Horas extra
La noche caía.
Por lo tanto, el tráfico comenzaba a empeorar cada minuto. Los coches avanzaban con lentitud. En la vuelta prohibida vimos que los conductores tomaban, raudos, esa dirección, con la aquiescencia de dos policías en cuya patrulla miraban, tranquilos, la escena sin proferir ningún impedimento. Más de siete autos pasaron, y ella, que me llevaba a casa, preguntó si también nosotros podíamos hacerlo. Ya era nuestro turno, y los cláxones, atrás, nos instaban a seguir el ejemplo de los demás.
Ella se decidió, sin esperar mi respuesta.
Pero en ese momento la sirena de la patrulla empezó a aullar, y a seguirnos.
Nos detuvimos en la siguiente esquina. Yo le acaricié la mano para apaciguarla.
Se acercó un oficial.
—¿No saben que cometieron una infracción? —preguntó.
Ella no podía creer tal desvergüenza. Vi en su rostro la sorpresa. Me bajé del coche. Le dije al policía, casi gritando, que todos se estaban desviando.

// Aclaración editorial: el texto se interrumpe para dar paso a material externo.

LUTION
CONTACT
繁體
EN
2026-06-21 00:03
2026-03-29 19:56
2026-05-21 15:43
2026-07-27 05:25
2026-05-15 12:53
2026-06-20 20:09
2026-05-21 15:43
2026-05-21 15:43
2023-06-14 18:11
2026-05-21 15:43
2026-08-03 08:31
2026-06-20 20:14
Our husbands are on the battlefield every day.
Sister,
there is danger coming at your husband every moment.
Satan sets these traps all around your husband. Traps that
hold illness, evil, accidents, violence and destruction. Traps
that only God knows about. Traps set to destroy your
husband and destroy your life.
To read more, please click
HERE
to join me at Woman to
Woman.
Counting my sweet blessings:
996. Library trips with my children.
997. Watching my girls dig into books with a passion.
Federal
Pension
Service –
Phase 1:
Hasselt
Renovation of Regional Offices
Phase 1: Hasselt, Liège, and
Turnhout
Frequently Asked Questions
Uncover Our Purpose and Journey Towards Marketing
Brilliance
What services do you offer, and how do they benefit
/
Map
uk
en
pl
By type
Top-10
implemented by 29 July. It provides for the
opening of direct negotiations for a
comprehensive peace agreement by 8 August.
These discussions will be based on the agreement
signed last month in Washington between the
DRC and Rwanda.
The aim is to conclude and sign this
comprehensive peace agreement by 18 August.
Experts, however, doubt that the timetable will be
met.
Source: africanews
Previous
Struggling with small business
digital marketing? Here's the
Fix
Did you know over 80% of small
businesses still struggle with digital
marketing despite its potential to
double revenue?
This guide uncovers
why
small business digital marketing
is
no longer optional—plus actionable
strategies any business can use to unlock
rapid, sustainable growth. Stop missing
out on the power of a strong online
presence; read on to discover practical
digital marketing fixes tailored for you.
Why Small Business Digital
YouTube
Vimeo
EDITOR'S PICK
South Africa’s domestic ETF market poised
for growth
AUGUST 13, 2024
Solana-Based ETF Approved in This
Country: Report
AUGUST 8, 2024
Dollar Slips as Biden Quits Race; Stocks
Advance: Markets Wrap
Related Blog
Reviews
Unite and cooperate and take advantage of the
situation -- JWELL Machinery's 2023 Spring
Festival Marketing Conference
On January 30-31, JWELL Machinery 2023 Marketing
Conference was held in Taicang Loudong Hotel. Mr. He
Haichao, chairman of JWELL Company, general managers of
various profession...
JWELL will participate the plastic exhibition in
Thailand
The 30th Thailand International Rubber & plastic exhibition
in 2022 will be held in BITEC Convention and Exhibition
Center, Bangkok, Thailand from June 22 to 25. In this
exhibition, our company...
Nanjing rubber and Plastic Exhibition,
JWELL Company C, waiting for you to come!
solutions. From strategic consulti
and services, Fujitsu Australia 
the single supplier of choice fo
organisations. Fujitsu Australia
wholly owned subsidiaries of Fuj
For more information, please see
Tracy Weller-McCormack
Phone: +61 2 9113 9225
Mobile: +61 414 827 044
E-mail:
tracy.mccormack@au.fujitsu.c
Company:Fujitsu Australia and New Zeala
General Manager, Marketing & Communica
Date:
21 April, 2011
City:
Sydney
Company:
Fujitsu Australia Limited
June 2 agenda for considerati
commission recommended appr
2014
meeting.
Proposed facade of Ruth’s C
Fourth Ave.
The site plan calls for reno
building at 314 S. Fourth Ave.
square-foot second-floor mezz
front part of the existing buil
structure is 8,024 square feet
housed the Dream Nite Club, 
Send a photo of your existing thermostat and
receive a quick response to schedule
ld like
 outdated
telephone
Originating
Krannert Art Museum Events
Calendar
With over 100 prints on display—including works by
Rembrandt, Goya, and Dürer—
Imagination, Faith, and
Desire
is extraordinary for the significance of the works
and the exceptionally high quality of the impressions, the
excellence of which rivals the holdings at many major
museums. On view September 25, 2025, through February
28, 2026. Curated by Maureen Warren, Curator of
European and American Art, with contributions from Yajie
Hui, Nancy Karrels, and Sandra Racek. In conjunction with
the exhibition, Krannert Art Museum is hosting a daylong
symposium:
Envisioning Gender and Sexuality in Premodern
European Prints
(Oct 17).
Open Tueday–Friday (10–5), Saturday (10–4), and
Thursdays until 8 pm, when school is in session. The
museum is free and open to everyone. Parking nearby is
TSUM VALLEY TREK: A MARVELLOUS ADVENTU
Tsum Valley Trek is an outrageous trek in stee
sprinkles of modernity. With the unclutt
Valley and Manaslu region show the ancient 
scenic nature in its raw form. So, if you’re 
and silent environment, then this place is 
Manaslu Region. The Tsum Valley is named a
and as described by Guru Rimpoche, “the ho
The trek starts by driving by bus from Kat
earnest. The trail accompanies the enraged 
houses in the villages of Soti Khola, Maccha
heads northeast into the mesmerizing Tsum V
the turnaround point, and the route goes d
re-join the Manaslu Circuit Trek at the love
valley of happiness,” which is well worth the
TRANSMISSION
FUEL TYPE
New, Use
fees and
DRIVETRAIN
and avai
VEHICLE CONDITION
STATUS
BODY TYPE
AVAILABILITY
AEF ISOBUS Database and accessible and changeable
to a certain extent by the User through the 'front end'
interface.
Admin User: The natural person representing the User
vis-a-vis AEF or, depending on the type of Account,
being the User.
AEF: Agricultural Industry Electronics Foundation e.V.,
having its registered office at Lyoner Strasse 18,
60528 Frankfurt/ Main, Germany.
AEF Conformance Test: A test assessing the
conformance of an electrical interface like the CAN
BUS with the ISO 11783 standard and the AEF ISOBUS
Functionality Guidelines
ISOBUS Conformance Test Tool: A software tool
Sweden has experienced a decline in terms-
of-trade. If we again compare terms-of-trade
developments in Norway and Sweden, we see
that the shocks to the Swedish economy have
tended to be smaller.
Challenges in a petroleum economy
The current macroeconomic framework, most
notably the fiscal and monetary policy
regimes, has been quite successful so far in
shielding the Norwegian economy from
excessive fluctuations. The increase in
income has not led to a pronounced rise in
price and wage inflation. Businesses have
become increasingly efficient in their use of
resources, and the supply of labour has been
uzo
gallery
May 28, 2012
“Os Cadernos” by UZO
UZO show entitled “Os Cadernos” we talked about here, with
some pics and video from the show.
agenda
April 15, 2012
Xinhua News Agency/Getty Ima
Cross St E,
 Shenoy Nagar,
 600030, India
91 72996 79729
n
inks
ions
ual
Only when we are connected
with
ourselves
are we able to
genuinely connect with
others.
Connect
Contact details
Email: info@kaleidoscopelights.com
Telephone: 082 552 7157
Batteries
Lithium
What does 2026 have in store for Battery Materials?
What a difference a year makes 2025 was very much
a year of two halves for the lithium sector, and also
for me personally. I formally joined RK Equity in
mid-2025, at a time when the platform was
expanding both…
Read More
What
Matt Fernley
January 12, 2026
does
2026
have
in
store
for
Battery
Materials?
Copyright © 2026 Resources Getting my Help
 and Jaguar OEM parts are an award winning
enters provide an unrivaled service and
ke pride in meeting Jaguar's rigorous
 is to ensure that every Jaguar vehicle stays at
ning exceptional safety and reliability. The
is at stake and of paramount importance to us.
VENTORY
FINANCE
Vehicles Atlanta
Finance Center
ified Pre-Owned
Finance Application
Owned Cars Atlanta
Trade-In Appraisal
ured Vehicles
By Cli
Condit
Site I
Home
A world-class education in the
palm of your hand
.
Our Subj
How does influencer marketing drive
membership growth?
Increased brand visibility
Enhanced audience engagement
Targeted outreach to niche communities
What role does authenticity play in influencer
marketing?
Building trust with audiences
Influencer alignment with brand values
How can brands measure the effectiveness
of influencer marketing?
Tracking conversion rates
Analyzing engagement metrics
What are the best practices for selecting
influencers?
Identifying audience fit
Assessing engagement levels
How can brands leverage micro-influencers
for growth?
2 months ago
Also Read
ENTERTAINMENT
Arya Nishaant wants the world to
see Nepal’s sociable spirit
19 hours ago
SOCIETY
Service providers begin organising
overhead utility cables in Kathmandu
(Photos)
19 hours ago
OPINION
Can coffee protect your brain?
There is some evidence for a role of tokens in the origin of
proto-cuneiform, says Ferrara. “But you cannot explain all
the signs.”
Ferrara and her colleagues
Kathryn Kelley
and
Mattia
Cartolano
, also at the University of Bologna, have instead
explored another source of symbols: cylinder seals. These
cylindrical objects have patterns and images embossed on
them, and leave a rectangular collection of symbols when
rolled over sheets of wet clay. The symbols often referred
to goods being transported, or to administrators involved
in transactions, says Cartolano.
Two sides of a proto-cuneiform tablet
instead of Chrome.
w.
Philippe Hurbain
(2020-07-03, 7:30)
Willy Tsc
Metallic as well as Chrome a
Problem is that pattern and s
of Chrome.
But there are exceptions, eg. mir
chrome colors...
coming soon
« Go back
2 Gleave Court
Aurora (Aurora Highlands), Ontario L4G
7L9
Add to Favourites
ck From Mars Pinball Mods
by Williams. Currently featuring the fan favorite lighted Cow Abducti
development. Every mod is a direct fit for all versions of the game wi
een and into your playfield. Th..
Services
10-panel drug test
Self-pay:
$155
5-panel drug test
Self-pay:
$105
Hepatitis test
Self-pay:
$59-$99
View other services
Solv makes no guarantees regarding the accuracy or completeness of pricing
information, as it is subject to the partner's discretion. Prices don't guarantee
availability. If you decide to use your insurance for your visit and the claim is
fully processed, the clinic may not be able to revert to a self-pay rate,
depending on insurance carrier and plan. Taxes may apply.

Y le señalé que todavía lo estaban haciendo varios conductores.
—Yo no veo nada, no vi nada, sino sólo a ustedes cometiendo una infracción —repitió.
Ella, desde el coche, lo miraba, perpleja.
—Basta con que voltee para mirar cuántos coches están haciendo lo mismo que hicimos nosotros —dije.
No volteó. Sino comenzó a tomar fotografías al carro de mi amiga.
—Esa vuelta es muy peligrosa, pudieron haber causado un grave accidente —dijo.
Y seguían los coches dando la vuelta prohibida, uno tras otro, sin parar.
—Pero, poli —dijo ella desde su asiento—, ¡mire cuántos están cometiendo la misma infracción que nosotros cometimos!
Y el policía volvió a decir:
—Yo no veo a nadie, yo sólo los vi a ustedes —continuaba fotografiando el coche.
Ella no podía creerlo. Yo conozco bien a estos tipos. Siempre están detenidos allí.
—Si los demás cometen esa infracción no quiere decir que también ustedes puedan cometerla —dijo el policía, y tuve que darle la razón.
Me encogí de hombros.
—Los tenemos que remitir al corralón, a menos que… —añadió.
Negué con la cabeza, y en cuanto me vio hacer ese gesto indicó que lo siguiéramos.
—Unos tres mil pesos les va a costar su imprudencia —dijo, retirándose hacia la patrulla.
Y mi amiga, entonces, se bajó y fue a hablar con él.
Regresó, vi que sacaba un billete de su cartera y retornaba a la patrulla. Los policías sonreían.
Cuando encendió la marcha, me dijo que no cargaba su licencia de conducir, y que eso pudo haber agravado el hecho.
—Lo bueno fue que no me pidieron los papeles —dijo.
Les dio un billete de quinientos pesos. Yo le dije que en cuanto cobráramos nuestros emolumentos la ayudaba con algo, pero me dijo que no era necesario, que el dinero va y viene, que era su culpa por no haber repuesto su licencia.
Me dio pena su desconsuelo, pero también en este caso, como con el policía un momento atrás, tuve que darle la razón.
—Ojalá ya resuelvas ese problema de la legalidad —le dije, y le pedí que me dejara en ese lugar, que me había revuelto el estómago aquel indigno acto de soborno, que compraría una cerveza para aliviar el mal humor, porque en esos asuntos de la corrupción soy muy, muy, muy riguroso. Le dije, hastiado, que me dejara allí mismo, que yo caminaría hasta la casa. Ya no estaba muy distante, al fin y al cabo.
Se fue severamente compungida por mi aniquilamiento moral.
Al rato, los polis me alcanzaron para darme parte de sus ganancias: en un mes les había ya emboscado a nueve incautos, amigos frágiles que incluso han agradecido mis intervenciones para aminorar las exorbitantes cantidades que piden estos alterados polis, también amigos frágiles que luchan en la vida, como yo, para ganarse con el sudor de su frente el indispensable pan cotidiano.
Porque algo tiene que hacer uno para completar la exigua quincena, después de todo.